If you’re handy with your blender, grind some fresh leaves with water and then freeze the juice in a mold or ice cube tray and use it for drinking or cooking later.
You could also add it to GREEN SMOOTHIES Some just buy a bottle of pandan paste. Lexi had some from Singapore, she had it quite a while I smelled it and then read the label. It smelled really ono. The ingredients not so much. How do we make it from the fresh leaves that we can grow in our Gardens? You can just chop it up and add to the rice pot as you cook your rice.
You can make tea with the leaves. You can add your favorite tea like jasmine to the pot. Pour hot water over both and let steep for five minutes. I made some with just hot water, poured over and steeped over leaves. it tasted ok.
Or trying strip leaves lengthwise in threes, add olena and ginger powders, and three mamaki leaves, bring to a boil, then simmer for 30 minutes or so.
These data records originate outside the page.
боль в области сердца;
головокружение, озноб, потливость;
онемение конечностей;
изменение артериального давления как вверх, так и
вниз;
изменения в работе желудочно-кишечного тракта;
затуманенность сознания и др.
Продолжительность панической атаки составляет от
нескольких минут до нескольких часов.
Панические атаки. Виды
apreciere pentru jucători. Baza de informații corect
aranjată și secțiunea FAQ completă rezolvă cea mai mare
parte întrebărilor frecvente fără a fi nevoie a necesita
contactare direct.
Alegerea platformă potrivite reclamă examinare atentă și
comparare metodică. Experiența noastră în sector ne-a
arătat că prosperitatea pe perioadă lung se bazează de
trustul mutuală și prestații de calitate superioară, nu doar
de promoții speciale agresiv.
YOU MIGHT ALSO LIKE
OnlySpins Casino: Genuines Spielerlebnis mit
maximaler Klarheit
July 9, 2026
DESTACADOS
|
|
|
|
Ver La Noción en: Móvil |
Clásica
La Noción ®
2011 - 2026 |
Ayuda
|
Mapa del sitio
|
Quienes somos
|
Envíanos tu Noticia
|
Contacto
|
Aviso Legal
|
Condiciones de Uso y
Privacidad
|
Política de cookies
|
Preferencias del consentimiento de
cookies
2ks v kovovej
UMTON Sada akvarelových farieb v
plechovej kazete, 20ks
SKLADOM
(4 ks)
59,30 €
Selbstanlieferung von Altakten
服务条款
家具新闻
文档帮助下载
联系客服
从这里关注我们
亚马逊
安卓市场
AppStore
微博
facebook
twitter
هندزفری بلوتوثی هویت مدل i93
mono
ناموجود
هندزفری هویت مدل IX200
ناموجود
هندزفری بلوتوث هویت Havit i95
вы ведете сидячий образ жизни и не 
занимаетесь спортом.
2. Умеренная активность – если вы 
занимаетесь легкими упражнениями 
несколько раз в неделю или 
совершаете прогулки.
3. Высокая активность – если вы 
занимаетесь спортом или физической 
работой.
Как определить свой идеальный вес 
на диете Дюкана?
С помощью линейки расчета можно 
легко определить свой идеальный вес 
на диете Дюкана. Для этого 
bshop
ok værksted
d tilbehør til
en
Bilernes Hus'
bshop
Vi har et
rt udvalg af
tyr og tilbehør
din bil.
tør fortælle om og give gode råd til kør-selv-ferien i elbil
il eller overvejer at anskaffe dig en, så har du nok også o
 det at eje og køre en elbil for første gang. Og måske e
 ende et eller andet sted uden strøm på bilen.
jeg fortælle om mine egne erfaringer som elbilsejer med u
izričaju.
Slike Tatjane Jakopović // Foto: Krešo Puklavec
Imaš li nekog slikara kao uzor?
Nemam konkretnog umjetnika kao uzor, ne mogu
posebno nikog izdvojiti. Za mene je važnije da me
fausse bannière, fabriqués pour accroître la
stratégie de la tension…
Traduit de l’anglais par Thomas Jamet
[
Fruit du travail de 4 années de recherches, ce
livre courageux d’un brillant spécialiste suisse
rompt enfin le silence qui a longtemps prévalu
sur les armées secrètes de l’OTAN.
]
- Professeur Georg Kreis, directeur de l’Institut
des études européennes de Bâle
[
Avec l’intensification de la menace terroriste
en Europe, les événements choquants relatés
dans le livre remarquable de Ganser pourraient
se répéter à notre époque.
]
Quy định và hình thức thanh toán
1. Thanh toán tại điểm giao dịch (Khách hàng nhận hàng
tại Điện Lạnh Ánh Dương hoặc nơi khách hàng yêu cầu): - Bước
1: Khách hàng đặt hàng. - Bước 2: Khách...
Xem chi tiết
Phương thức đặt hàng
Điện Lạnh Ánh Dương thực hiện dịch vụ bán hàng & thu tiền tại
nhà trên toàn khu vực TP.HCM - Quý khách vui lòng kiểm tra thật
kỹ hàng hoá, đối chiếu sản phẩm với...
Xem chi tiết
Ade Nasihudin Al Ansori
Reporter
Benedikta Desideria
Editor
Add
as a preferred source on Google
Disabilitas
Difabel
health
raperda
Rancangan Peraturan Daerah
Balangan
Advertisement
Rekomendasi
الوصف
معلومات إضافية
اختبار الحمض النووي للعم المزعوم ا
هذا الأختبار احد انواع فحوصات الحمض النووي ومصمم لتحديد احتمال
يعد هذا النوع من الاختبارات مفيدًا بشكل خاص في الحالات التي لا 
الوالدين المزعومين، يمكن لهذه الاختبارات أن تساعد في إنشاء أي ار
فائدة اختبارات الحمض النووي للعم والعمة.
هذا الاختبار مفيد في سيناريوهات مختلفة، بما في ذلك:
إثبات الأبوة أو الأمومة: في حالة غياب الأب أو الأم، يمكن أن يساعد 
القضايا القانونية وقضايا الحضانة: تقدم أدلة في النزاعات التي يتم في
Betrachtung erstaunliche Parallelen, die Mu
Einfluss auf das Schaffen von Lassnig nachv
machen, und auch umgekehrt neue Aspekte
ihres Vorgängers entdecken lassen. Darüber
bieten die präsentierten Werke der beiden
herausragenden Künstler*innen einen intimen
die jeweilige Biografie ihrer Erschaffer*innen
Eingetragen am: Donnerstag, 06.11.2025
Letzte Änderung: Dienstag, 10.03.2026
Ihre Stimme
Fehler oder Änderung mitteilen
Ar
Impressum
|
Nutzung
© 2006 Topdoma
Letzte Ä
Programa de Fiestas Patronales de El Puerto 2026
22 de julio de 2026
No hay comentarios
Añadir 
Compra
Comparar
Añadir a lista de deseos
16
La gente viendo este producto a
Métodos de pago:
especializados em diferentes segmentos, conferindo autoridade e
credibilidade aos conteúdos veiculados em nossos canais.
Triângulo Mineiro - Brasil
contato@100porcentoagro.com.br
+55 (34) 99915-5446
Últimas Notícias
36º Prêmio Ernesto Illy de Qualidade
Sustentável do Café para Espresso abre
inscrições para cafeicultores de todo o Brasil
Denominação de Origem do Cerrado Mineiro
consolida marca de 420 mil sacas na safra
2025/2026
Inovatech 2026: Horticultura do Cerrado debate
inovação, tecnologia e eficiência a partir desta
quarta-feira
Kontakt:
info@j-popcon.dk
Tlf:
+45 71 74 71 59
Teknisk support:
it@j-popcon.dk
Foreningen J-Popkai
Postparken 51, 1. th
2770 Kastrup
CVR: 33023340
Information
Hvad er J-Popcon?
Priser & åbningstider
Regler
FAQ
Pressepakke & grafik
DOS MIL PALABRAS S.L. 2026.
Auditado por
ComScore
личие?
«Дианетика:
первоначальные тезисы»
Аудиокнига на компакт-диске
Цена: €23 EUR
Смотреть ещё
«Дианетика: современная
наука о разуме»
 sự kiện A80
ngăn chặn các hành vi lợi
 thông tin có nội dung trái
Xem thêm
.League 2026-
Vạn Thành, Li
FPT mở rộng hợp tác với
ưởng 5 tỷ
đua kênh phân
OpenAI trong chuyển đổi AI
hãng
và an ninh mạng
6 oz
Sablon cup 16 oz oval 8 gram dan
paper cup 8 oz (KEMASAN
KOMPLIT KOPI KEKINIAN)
It smells really good!
There are lots of Creative and Foodie things you can do with pandan:
Twist the leaves into Roses like we do with Ti leaves
Little cups for deserts
You can make green smoothies with it
Pandan Chicken and Pandan Rice
Grilled Fish stuffed with Pandan are just a few recipes that are popular.
And many desserts, variously featuring coconut milk, and various sugars like palm sugar.
If you look online there are lots of recipes, some quite layered and complex. Some really pretty drinks and you insert a leaf tip to give it that final Flare of Gourmet Drink décor. It gives the dish a lovely green color and subtle flavor.
I took some in mixed arrangement as a hostess gift for Lexi Hada and Barney Robinson. One of their guests, Teua from the Cook Islands admired it, drew it out of the arrangement and sniffed it. As he ran his hands over the glossy thornless leaves, we talked about it. He recognized it as a Pandanus, or HALA relative but NO THORNS! We all wondered how it would be for weaving.
The Latin name, Pandanus amaryllifolius refers to this. The growth is much like a hala, but the leaves are soft and shiny with no thorns. Besides being ONO, it is a very attractive garden accent or spotlight plant in your garden. I also like it as an exciting and exotic foliage element in a Tropical Flower arrangement.
Propagation: it may set seeds in other locales, but we haven’t seen seeds in Hawai'i. Grow it by division. Look for sections with aerial roots and cut a piece with those roots. Nurture them and grow the plant in a pot of moist potting mix to get it started.
Air layers are another option. Wrap moist sphagnum moss around the section with aerial roots. Let the roots grow out into e sphagnum then cut off that piece and pot it up. Water daily until fully established.
We plan to feature it at a future Covid-19 safe FHBG plant sale.